Festsitzend im Orbit
Manchmal schreibt das Leben die absurdesten Geschichten: Drei chinesische Taikonauten sitzen gerade länger als geplant auf ihrer Raumstation fest. Der Grund? Ausgerechnet Weltraumschrott könnte ihre Raumkapsel Shenzhou-20 getroffen haben.
Was ist passiert?
Die Crew um Kommandant Chen Dong hatte eigentlich nach einem halben Jahr Dienst auf der chinesischen Raumstation Tiangong Feierabend. Experimente durchgeführt, Station gewartet, und – besonders pikant – sogar neue Schutzvorrichtungen gegen Weltraumschrott installiert. Dann, kurz vor dem Heimflug, kam offenbar ein Trümmerteil ihrer Kapsel in die Quere. Die chinesische Raumfahrtbehörde lässt sich nicht zu sehr in die Karten schauen, aber so viel steht fest: Die Astronauten sind okay, aber wann sie nach Hause können, ist momentan unklar.
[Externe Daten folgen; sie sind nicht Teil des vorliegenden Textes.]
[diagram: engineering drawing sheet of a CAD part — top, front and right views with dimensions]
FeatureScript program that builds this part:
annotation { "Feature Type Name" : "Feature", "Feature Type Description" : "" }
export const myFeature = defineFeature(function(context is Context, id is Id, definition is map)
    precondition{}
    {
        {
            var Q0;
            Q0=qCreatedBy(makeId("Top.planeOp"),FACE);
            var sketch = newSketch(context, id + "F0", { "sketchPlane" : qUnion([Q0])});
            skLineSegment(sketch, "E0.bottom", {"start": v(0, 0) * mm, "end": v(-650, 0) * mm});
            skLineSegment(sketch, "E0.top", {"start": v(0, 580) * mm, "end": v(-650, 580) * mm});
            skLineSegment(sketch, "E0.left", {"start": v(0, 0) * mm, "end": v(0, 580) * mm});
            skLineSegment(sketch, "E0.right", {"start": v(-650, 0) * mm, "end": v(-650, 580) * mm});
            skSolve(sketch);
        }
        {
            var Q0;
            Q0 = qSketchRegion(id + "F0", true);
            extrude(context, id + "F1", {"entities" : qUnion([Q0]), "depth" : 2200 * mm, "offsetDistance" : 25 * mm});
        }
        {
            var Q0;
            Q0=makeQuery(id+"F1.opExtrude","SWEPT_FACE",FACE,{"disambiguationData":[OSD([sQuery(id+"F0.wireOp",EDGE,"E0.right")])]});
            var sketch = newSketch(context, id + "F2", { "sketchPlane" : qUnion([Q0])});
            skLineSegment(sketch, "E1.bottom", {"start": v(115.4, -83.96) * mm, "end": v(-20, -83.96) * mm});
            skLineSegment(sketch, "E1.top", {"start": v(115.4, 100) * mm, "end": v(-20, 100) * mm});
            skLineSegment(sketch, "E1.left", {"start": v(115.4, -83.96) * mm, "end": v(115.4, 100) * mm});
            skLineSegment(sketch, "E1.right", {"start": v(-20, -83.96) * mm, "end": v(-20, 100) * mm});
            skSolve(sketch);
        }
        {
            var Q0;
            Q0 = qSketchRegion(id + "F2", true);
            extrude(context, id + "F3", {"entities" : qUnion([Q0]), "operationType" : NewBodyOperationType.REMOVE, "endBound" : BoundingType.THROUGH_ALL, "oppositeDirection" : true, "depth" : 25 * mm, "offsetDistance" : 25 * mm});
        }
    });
Weltraumschrott – klingt harmlos, ist es aber nicht
Stellt euch vor, ihr fahrt auf der Autobahn, aber überall fliegen Schrauben, Blechteile und Lackfetzen mit 28.000 km/h durch die Gegend. Genau so sieht es im erdnahen Orbit aus. Jahrzehntelang haben wir Menschen Satelliten hochgeschossen, Raketenstufen abgeworfen und sind bei Kollisionen großzügig mit Trümmerteilen umgegangen. Das Ergebnis: geschätzt über 130 Millionen Teile, die größer als ein Millimeter sind, kreisen um unseren Planeten.
Die meisten davon sind winzig – aber bei den irren Geschwindigkeiten im All wird selbst eine verirrte Schraube zum Geschoss. Von den rund 36.000 Objekten, die größer als zehn Zentimeter sind, können wir nur einen Bruchteil überwachen. Der Rest? Überraschungspotenzial inklusive.
Das Kessler-Syndrom: Der Albtraum hat einen Namen
1978 hatte der NASA-Wissenschaftler Donald Kessler eine ziemlich düstere Vision: Was passiert, wenn ein Stück Weltraumschrott einen Satelliten trifft? Es entstehen mehr Trümmer. Die treffen wieder was. Noch mehr Trümmer. Und so weiter. Eine Kettenreaktion, die sich selbst beschleunigt, bis bestimmte Umlaufbahnen praktisch unbenutzbar werden.
Klingt nach Science-Fiction? Das dachten viele damals auch. Aber mittlerweile ist das Szenario weniger theoretisch als uns lieb ist. 2009 crashte zum Beispiel ein ausgedienter russischer Satellit in einen amerikanischen Kommunikationssatelliten – bumm, tausende neue Trümmerteile. Je mehr Zeug da oben rumfliegt, desto wahrscheinlicher werden weitere Zusammenstöße.
Aufräumen im All – leichter gesagt als getan
Es gibt mittlerweile einige clevere Ideen, wie man den Müll wieder loswerden könnte: Netze, Harpunen, Laser, die Trümmer abbremsen, oder Satelliten mit Greifarm. Manche Länder verpflichten sich, neue Satelliten so zu bauen, dass sie am Ende ihrer Lebenszeit kontrolliert verglühen. Aber mal ehrlich: Der Weltraum ist ein rechtsfreier Raum ohne Müllabfuhr. Jeder schießt hoch, was er will, und um die Entsorgung kümmert sich… naja, momentan niemand so richtig.
Und die Taikonauten?
Die drei sind erstmal sicher. Ihre Ablösung ist schon oben, es gibt genug Vorräte, und die Raumstation läuft stabil. Nur ihr Taxi nach Hause macht Probleme. Aber der Vorfall zeigt: Weltraumschrott ist längst kein abstraktes Problem mehr. Es betrifft echte Menschen in echten Raumschiffen, die eigentlich nur ihren Job machen wollen.
Wer hätte gedacht, dass wir es schaffen, sogar das Weltall zuzumüllen? Der Mensch findet halt immer einen Weg.